For the listing below, return the line containing "ring tip: (716, 671)", the line containing "index pip: (1020, 821)", and all lines in between, exactly as written and nothing else.

=== Begin Enclosure ===

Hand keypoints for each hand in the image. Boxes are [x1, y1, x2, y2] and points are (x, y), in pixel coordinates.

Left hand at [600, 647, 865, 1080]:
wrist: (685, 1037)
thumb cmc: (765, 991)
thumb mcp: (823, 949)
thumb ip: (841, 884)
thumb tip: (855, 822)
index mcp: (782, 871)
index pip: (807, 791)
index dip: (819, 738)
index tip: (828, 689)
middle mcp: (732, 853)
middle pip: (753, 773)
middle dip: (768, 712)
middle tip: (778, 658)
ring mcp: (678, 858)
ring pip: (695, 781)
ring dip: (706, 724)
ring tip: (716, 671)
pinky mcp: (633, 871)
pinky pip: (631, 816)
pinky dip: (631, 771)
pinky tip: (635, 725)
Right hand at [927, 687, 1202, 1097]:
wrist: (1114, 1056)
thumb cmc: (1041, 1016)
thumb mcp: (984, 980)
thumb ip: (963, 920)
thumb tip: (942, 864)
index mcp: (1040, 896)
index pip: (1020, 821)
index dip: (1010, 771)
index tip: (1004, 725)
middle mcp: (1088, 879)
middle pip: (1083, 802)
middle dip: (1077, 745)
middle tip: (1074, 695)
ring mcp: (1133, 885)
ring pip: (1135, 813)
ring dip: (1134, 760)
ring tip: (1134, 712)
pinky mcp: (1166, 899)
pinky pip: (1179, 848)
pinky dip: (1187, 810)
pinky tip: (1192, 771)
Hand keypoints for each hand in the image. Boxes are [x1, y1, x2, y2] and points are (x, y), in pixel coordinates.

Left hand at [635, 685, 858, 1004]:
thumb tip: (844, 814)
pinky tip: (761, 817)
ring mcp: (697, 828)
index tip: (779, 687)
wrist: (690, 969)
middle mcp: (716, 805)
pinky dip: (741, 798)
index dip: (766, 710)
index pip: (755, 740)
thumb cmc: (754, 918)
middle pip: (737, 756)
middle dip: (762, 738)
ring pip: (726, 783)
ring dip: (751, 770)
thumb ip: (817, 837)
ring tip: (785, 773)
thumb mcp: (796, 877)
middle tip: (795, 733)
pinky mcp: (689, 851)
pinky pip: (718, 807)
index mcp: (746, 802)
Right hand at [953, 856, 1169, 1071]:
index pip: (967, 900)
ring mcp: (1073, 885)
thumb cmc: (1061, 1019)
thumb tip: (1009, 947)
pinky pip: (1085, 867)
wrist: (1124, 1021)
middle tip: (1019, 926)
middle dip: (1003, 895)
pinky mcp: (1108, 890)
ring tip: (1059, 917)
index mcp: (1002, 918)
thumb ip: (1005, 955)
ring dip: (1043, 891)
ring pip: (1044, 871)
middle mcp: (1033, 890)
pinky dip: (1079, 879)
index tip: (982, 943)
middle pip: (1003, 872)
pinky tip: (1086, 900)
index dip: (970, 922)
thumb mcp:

=== End Enclosure ===

Output for this task:
ring tip: (716, 671)
pinky mcp: (633, 871)
pinky pip: (631, 816)
pinky dip: (631, 771)
pinky tip: (635, 725)
Right hand at [927, 687, 1202, 1097]:
wrist: (1114, 1056)
thumb cmc: (1041, 1016)
thumb mcp: (984, 980)
thumb ip: (963, 920)
thumb tip: (942, 864)
index mcp: (1040, 896)
index pip: (1020, 821)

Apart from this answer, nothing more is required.